Friday, January 28, 2011

Children Chillin'

Every Thursday from now on I will be visiting a Vuggestue in Copenhagen, or a day care center for infants-3 year olds. Did you know I’m studying child development here in Denmark? Well now you do!

Day care centers are so different here. In fact, the way the child is viewed here is so different. This is what I grew up around:

Picture Mother and her one year old boy Charlie walking down the shore of some lovely beach. Charlie picks up a rock.

Mother: What is it, Charlie? What did you find? Did Charlie find a rock? Is that a rock, Charlie?

Charlie: Wock.

Mother: Yes! A ROCK, Charlie! Is it gray? Is it a gray rock?

Charlie: Wock.

Mother: Honey! You’re so smart. Are you hungry, honey? Oh, be careful, Charlie! Don’t get too close or you might fall in!
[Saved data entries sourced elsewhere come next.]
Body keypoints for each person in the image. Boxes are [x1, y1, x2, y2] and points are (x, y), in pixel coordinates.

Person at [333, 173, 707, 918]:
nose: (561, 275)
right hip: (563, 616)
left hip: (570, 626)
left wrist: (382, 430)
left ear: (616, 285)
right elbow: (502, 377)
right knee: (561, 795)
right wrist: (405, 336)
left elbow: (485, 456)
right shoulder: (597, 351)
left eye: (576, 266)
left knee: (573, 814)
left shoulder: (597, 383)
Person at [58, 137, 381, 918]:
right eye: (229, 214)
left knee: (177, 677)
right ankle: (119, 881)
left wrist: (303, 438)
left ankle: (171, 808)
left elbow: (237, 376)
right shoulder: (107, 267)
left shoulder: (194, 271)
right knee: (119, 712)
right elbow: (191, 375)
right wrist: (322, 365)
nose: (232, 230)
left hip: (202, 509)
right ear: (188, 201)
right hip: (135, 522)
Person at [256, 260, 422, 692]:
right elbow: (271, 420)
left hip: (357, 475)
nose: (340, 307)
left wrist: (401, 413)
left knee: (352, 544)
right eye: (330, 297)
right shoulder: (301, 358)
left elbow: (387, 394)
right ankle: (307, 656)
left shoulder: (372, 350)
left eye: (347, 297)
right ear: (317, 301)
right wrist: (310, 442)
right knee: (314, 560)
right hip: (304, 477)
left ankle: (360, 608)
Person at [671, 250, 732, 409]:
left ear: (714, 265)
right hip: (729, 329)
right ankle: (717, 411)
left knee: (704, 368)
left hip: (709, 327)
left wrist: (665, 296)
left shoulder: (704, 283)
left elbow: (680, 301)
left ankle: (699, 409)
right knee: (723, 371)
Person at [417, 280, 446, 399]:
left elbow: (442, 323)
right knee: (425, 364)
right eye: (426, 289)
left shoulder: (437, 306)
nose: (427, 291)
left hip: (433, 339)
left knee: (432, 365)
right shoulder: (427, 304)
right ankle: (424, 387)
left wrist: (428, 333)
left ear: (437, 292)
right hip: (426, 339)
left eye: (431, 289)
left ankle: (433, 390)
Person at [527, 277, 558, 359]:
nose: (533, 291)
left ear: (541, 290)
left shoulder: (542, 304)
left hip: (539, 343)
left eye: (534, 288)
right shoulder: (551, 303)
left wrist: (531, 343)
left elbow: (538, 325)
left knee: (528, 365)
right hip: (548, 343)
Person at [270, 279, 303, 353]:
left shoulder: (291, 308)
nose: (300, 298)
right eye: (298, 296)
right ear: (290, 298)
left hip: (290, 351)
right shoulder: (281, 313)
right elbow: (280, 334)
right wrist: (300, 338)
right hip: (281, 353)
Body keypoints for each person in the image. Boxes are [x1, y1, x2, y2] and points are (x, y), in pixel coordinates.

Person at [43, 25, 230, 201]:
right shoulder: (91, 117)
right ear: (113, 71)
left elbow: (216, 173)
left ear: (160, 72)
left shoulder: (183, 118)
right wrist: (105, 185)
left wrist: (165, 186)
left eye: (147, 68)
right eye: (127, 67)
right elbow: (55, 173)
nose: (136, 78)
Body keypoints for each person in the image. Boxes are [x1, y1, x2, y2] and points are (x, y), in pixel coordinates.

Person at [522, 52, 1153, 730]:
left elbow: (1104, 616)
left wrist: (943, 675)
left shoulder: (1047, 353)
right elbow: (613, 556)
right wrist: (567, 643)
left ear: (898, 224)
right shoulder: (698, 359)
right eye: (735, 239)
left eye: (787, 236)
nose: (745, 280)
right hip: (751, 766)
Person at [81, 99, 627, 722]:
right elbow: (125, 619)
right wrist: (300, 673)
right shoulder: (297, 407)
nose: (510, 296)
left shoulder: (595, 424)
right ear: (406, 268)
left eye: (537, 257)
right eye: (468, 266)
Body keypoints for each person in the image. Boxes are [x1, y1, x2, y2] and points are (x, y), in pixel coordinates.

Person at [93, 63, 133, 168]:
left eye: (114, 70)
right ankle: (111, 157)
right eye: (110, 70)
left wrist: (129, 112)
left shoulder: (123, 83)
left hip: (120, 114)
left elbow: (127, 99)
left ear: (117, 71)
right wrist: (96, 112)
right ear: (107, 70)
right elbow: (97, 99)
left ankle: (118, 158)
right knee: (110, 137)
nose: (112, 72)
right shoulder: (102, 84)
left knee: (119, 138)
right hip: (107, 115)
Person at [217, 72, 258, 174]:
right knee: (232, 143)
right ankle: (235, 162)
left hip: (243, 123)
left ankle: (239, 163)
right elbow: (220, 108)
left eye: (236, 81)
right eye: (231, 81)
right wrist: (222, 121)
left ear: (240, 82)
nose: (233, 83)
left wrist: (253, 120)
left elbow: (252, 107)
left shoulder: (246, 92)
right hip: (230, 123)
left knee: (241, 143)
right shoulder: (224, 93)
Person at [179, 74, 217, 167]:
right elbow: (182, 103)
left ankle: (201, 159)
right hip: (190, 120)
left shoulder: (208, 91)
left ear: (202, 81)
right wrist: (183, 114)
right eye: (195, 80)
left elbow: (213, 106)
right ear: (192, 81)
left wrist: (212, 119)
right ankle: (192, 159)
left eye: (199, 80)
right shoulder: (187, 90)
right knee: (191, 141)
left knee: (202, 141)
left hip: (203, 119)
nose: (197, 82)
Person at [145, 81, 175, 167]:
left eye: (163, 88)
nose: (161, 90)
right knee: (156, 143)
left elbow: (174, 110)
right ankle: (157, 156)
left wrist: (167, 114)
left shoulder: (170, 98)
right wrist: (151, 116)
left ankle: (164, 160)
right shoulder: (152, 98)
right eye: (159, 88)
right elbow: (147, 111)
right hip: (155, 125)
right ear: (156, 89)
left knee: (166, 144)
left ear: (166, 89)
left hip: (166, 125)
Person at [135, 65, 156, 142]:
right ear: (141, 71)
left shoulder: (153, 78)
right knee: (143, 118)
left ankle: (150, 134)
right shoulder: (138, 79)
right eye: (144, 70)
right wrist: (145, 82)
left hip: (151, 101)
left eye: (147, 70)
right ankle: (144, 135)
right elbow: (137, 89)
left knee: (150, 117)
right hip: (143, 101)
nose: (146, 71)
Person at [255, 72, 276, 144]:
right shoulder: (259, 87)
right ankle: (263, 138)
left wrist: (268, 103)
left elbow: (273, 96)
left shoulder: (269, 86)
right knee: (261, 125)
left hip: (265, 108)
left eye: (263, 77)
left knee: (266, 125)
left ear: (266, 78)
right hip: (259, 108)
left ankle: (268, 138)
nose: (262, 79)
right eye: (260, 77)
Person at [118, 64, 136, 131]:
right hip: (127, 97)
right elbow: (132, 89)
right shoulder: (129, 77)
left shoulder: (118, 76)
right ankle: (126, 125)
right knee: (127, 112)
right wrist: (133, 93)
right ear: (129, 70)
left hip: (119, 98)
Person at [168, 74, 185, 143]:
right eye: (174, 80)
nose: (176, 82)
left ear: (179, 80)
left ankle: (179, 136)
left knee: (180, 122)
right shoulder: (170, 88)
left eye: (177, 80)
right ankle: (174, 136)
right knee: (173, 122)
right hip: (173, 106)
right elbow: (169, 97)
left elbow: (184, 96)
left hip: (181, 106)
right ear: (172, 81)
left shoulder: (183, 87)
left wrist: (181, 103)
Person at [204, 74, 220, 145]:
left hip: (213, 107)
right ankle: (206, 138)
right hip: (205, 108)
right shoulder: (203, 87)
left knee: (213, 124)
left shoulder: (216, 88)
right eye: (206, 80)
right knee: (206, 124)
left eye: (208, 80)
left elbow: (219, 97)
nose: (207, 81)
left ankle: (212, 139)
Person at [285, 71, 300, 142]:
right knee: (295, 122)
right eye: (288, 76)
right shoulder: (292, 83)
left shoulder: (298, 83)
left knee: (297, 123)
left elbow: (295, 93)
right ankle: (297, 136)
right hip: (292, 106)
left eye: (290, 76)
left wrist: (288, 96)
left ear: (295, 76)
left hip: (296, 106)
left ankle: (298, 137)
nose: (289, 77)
But don’t worry too much, because Mommy will catch you!

Charlie: Wock.

End scene. So, growing up with that around me, it has been somewhat of a shock learning about the ways children are treated and viewed here. You mean one year olds can actually drink out of a glass without a sippy cup or top? And two year olds can put on and zipper up their cute winter coats by themselves? Can’t I just do it for them? No, I’ve learned, I shouldn’t. Instead, I should step back and let them accomplish it on their own, even if it takes 10 minutes. Because here in Denmark they believe in the competent child. And guess what? Surprise! Children are so competent!

When I got to my Vuggestue, it was nap time. Nap time is from noon until whenever they want to wake up. One small girl in a flowery jumper was already awake, and over the period of the next two hours, little blond, blue eyed children emerged from the napping area, wide eyed and sleepy, ready for their buttered Smørrebrød and apple slices. They could sleep for four hours if they wanted to. It was up to them! Snack time involved real glass cups, and the kids (and we’re talking kids who just learned how to walk), were pouring themselves milk.

The women who run the day care center are there to provide support and affection. They don’t hover or micromanage anything. They sit back and watch the children play, and they read to them, rub their backs, and sing songs. After being there for two hours I felt like splaying out on the comfy rug and making baby noises. Everything is so laid back and comfortable, and it makes so much sense! There is no stress surrounding the child, no huge clouds of anxiety hovering over them. No sleep or poop or eating or burping schedules. They are just kids, growing up and learning.

So I’ve decided, I’ll have my kids here. Or I’ll start a Danish inspired Vuggestue in New York City. Would you guys enroll your children there?

1 comment:

  1. well, I AM sending my kid to a Vuggestue now, aren't I?